Delhi High Court: While hearing an application filed under Order 39, Rules 1 and 2 of the Civil Procedure Code, 1908 seeking grant of interim injunction against alleged patent infringement, the Single Judge Bench of Mini Pushkarna, J, held that the defendant had raised a prima facie credible challenge to the validity of the patent in question.
Accordingly, the Court declined to grant an interim injunction in favor of the plaintiffs.
Background
The plaintiffs had instituted the suit seeking permanent and interim injunction against the defendant for alleged infringement of Patent No. IN 533643, titled ‘A Foldable Product Display Unit’. The patent had been granted on 18-4-2024 after rejection of a pre-grant opposition filed by the defendant. The plaintiffs had claimed that the defendant was manufacturing and supplying foldable display units identical to the patented invention, which were found being used at retail outlets in New Delhi.

:::::

Problem to solve>
Can you copy out the passage of the Delhi High Court ruling starting at "Delhi High Court: While" and ending at "patent in question.", swapping "interim injunction" for "temporary injunction" wherever it appears?

:::::

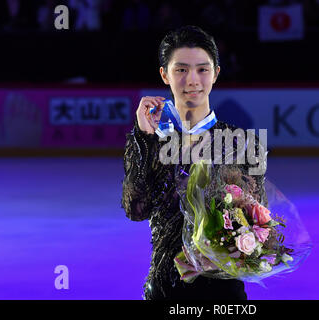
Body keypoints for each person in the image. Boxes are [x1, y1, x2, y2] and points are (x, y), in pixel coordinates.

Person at [121, 25, 267, 300]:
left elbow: (258, 224)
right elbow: (136, 209)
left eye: (202, 69)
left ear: (216, 74)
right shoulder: (149, 140)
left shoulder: (243, 143)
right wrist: (143, 138)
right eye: (181, 69)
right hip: (165, 288)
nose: (192, 80)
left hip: (225, 292)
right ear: (164, 74)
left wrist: (223, 253)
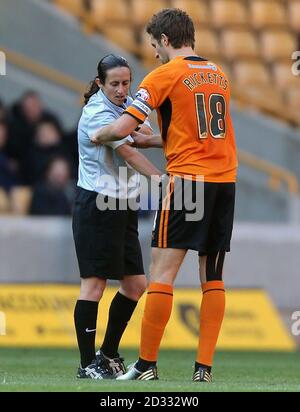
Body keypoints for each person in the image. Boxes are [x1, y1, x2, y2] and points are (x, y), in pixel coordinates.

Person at [91, 9, 237, 383]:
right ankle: (203, 369)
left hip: (187, 182)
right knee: (213, 277)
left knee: (162, 274)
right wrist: (151, 140)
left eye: (155, 45)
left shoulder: (164, 75)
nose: (154, 53)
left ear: (166, 40)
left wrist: (100, 133)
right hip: (224, 181)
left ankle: (146, 365)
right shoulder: (217, 73)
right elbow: (196, 131)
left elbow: (123, 125)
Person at [72, 54, 161, 379]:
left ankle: (107, 354)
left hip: (122, 202)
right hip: (96, 202)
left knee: (135, 284)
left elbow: (145, 132)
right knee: (94, 284)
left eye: (126, 82)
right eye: (115, 84)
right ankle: (86, 365)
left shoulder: (125, 107)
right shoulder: (97, 113)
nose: (123, 89)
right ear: (100, 84)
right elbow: (129, 151)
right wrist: (163, 182)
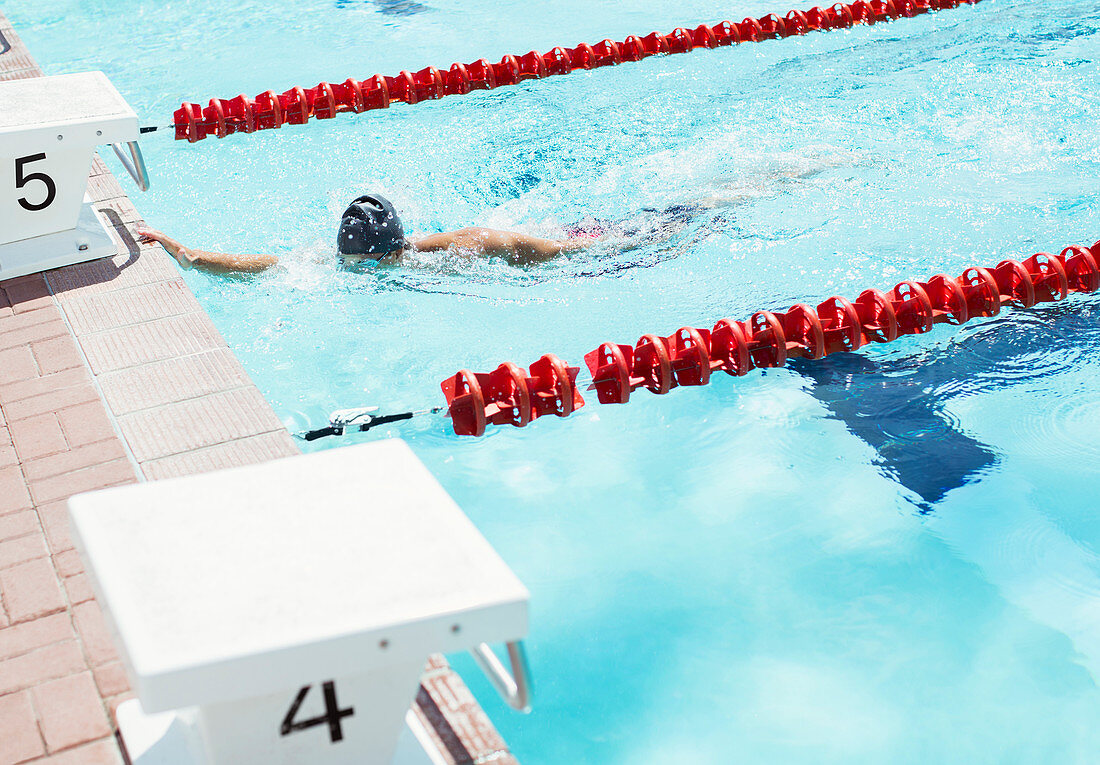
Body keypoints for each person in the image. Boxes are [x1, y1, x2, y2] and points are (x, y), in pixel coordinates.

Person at [137, 194, 595, 274]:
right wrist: (184, 251)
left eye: (368, 264)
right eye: (351, 264)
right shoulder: (334, 260)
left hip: (553, 239)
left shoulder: (458, 247)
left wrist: (625, 244)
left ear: (394, 252)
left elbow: (537, 248)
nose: (358, 273)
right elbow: (257, 266)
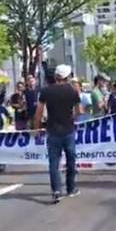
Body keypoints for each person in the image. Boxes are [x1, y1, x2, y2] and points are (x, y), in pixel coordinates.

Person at [34, 64, 81, 204]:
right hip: (68, 130)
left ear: (56, 76)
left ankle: (56, 190)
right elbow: (80, 111)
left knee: (54, 162)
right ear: (68, 76)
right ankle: (71, 188)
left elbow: (39, 112)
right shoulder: (72, 91)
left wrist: (37, 128)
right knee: (71, 159)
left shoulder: (46, 91)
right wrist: (74, 117)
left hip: (52, 130)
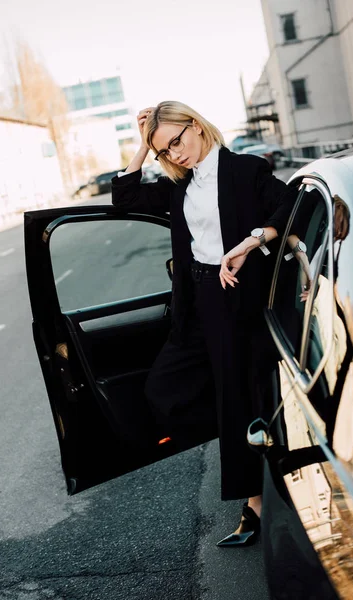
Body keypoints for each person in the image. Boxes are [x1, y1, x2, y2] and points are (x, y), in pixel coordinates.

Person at [111, 101, 297, 546]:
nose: (175, 155)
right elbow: (125, 197)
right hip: (197, 300)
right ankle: (257, 433)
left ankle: (252, 503)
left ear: (196, 126)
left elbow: (290, 204)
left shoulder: (244, 170)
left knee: (234, 396)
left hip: (236, 293)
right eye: (164, 151)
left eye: (176, 141)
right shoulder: (181, 185)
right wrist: (143, 148)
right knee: (164, 389)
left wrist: (252, 241)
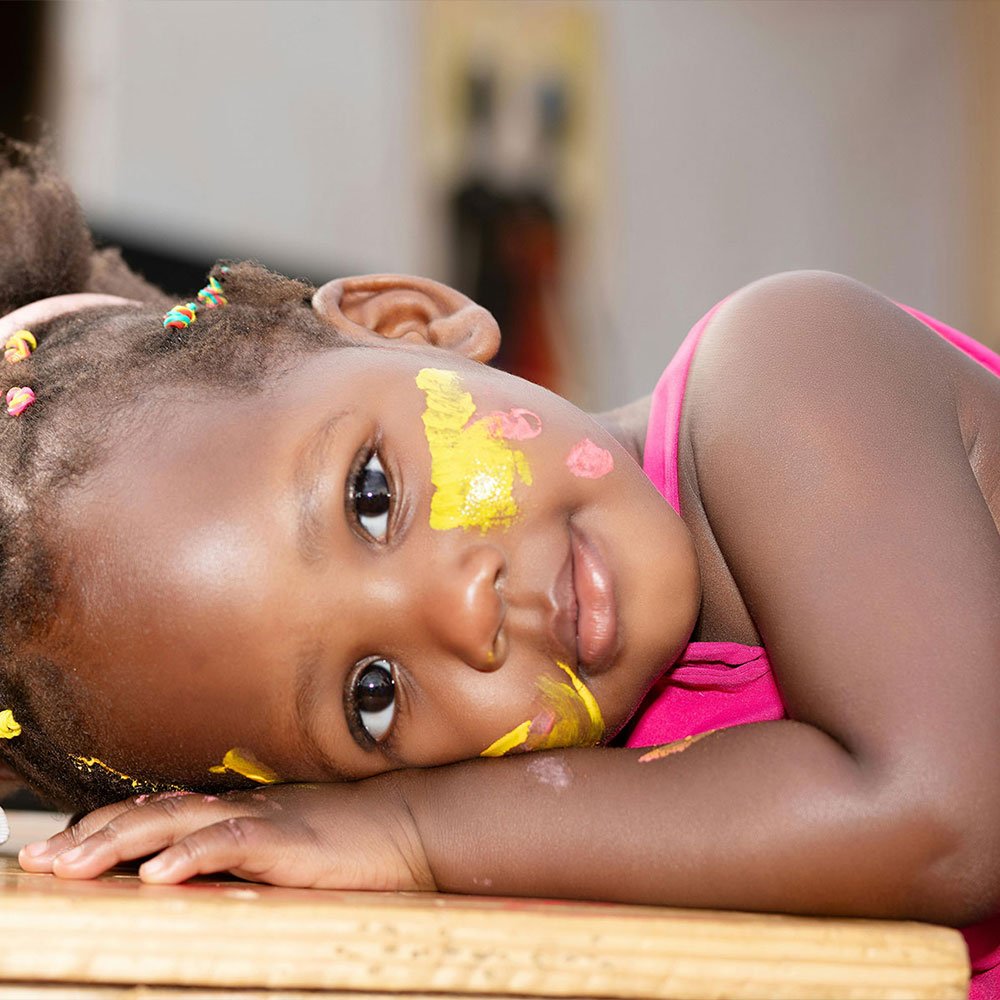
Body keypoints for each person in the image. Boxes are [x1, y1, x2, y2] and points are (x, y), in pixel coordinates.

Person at [0, 142, 997, 997]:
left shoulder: (790, 370)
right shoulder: (566, 813)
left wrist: (411, 833)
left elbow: (940, 815)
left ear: (406, 322)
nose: (462, 612)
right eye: (373, 697)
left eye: (371, 494)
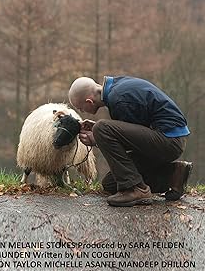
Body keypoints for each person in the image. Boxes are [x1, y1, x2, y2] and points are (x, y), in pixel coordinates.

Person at [68, 76, 192, 207]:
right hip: (166, 138)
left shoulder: (119, 100)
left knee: (102, 128)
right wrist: (99, 133)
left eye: (80, 108)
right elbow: (133, 135)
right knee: (110, 183)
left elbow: (131, 145)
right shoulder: (117, 88)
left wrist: (97, 138)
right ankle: (173, 175)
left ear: (89, 101)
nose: (82, 112)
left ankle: (136, 190)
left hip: (169, 140)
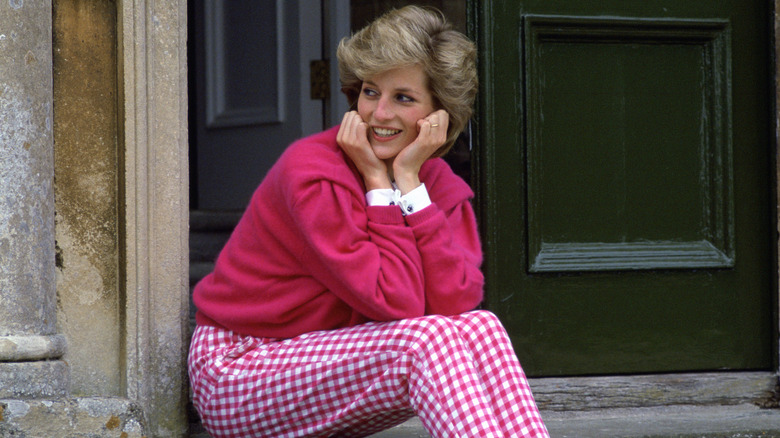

:::::

Result>
Delhi High Court: While hearing an application filed under Order 39, Rules 1 and 2 of the Civil Procedure Code, 1908 seeking grant of temporary injunction against alleged patent infringement, the Single Judge Bench of Mini Pushkarna, J, held that the defendant had raised a prima facie credible challenge to the validity of the patent in question.